Interest can be calculated monthly, daily, annually, or over any other period. Whatever period is used, the rate you’ll use for calculations is called the periodic interest rate. You’ll most often see rates quoted in terms of an annual rate, so you’ll need to convert to whatever periodic rate matches your question or your financial product.
With many loans, your loan balance changes every month. With auto, home, and personal loans, you gradually pay down your balance over time, and you usually end up with a lower balance each month.
That process is called amortization, and an amortization table helps you calculate (and shows you) exactly how much you pay in interest every month.
Over time, you’ll notice that your monthly interest costs decrease—and the amount that goes towards your loan balance increases.
Home Loans and Credit Cards
Home loans can be complicated.

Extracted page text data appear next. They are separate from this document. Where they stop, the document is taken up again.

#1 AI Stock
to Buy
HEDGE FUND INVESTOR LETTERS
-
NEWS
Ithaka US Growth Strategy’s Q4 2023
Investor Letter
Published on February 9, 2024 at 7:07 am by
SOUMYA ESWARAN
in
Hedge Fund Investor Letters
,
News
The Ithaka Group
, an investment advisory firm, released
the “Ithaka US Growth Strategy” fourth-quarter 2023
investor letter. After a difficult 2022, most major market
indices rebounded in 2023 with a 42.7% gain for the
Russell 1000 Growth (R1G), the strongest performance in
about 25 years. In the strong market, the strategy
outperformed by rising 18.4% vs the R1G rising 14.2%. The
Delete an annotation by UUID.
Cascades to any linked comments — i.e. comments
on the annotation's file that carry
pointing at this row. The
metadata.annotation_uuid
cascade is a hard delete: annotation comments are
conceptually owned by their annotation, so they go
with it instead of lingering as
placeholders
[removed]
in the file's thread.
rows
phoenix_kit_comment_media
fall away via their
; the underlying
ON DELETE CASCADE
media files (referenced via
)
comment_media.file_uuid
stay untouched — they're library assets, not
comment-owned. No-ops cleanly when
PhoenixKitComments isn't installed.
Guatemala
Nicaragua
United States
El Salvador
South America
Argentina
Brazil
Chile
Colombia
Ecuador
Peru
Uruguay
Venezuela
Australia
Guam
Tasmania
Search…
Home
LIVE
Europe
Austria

It is good to use an amortization schedule to understand your interest costs, but you may need to do extra work to figure out your actual rate. You might know the annual percentage rate (APR) on your mortgage, but APR can contain additional costs besides interest charges (such as closing costs). Also, the rate on adjustable-rate mortgages can change.

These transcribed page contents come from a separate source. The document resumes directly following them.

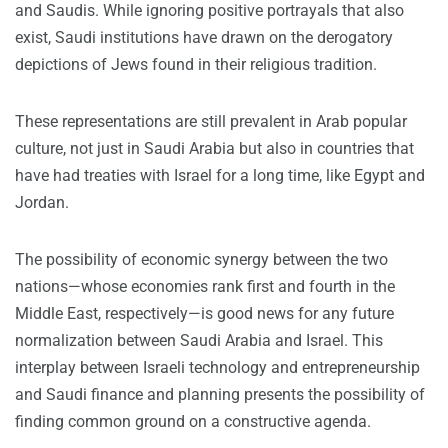
and Saudis. While ignoring positive portrayals that also
exist, Saudi institutions have drawn on the derogatory
depictions of Jews found in their religious tradition.
These representations are still prevalent in Arab popular
culture, not just in Saudi Arabia but also in countries that
have had treaties with Israel for a long time, like Egypt and
Jordan.
The possibility of economic synergy between the two
nations—whose economies rank first and fourth in the
Middle East, respectively—is good news for any future
normalization between Saudi Arabia and Israel. This
interplay between Israeli technology and entrepreneurship
and Saudi finance and planning presents the possibility of
finding common ground on a constructive agenda.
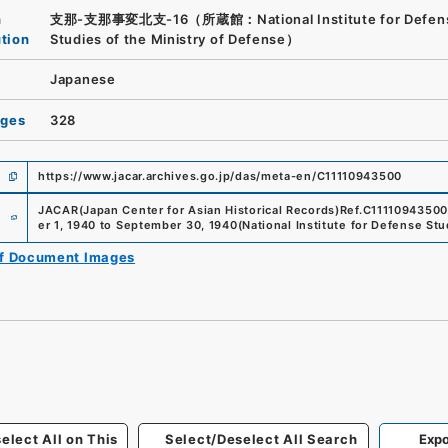
n
支那-支那事変北支-16（所蔵館：National Institute for Defen
ution
Studies of the Ministry of Defense）
Japanese
ages
328
https://www.jacar.archives.go.jp/das/meta-en/C11110943500
e
JACAR(Japan Center for Asian Historical Records)
Ref.
C11110943500
er 1, 1940 to September 30, 1940
(
National Institute for Defense Stu
of Document Images
elect All on This
Select/Deselect All Search
Expo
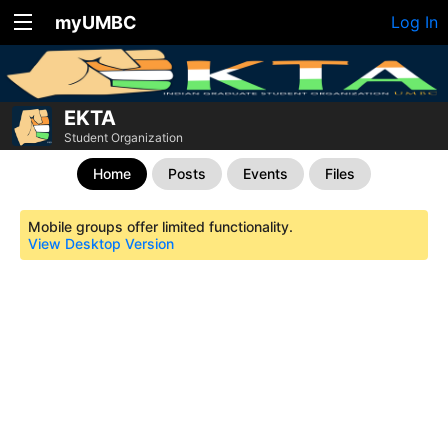
myUMBC
Log In
EKTA
Student Organization
Home
Posts
Events
Files
Mobile groups offer limited functionality.
View Desktop Version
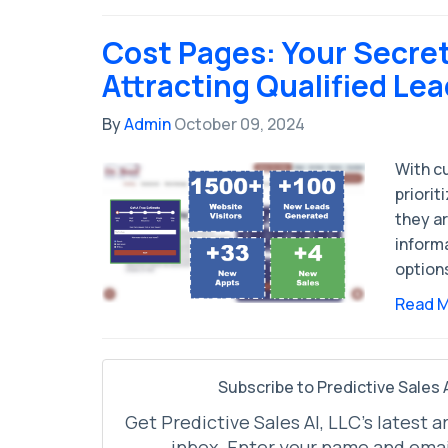
Cost Pages: Your Secre
Attracting Qualified Le
By
Admin
October 09, 2024
With c
priorit
they ar
inform
option
Read 
Subscribe to Predictive Sales A
Get Predictive Sales AI, LLC's latest a
inbox. Enter your name and emai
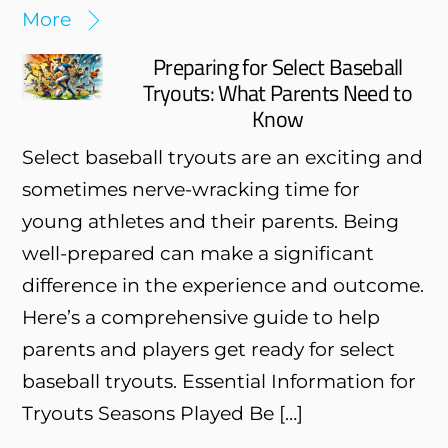
More
Preparing for Select Baseball
Tryouts: What Parents Need to
Know
Select baseball tryouts are an exciting and
sometimes nerve-wracking time for
young athletes and their parents. Being
well-prepared can make a significant
difference in the experience and outcome.
Here’s a comprehensive guide to help
parents and players get ready for select
baseball tryouts. Essential Information for
Tryouts Seasons Played Be […]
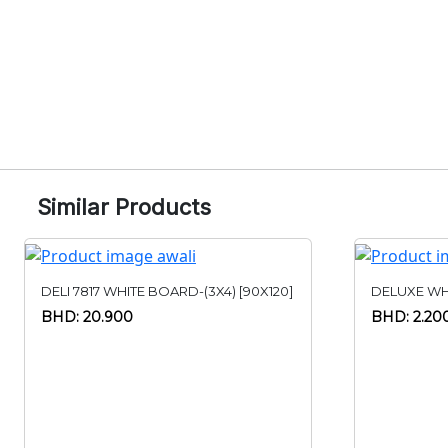
Similar Products
DELI 7817 WHITE BOARD-(3X4) [90X120]
DELUXE WH
BHD: 20.900
BHD: 2.20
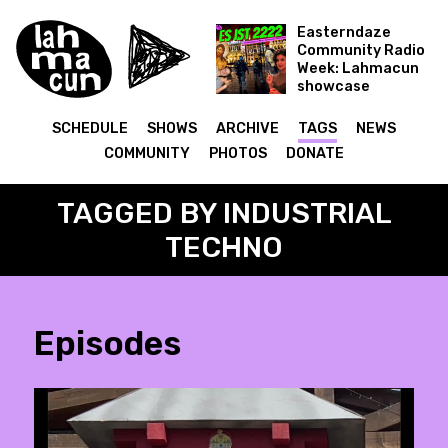
Easterndaze
Community Radio
Week: Lahmacun
showcase
Es ist 2222
SCHEDULE
SHOWS
ARCHIVE
TAGS
NEWS
COMMUNITY
PHOTOS
DONATE
TAGGED BY INDUSTRIAL
TECHNO
Episodes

With credit cards, you can add new charges and pay off debt numerous times throughout the month. All of that activity can make calculations cumbersome, but it’s still worth knowing how your monthly interest adds up. In many cases, you’ll use an average daily balance, which is the sum of each day’s balance divided by the number of days in each month (and the finance charge is calculated using the average daily balance). In other cases, interest is charged daily (so you calculate a daily interest rate—not a monthly rate).
Interest Rates and APY
The annual percentage yield (APY) accounts for compounding, which is interest you earn as your account grows due to interest payments. APY will be higher than your actual rate unless interest is compounded annually, so it will give an inaccurate result. That said, APY makes it easy to quickly find out how much you’ll earn annually on a savings account with no additions or withdrawals.
You can use the same interest rate calculation concept with other time periods:
- For a daily interest rate, divide the annual rate by 360 (or 365, depending on your bank).
- For a quarterly rate, divide the annual rate by four.
- For a weekly rate, divide the annual rate by 52.
Be sure to use the interest rate in your calculations—not the annual percentage yield (APY).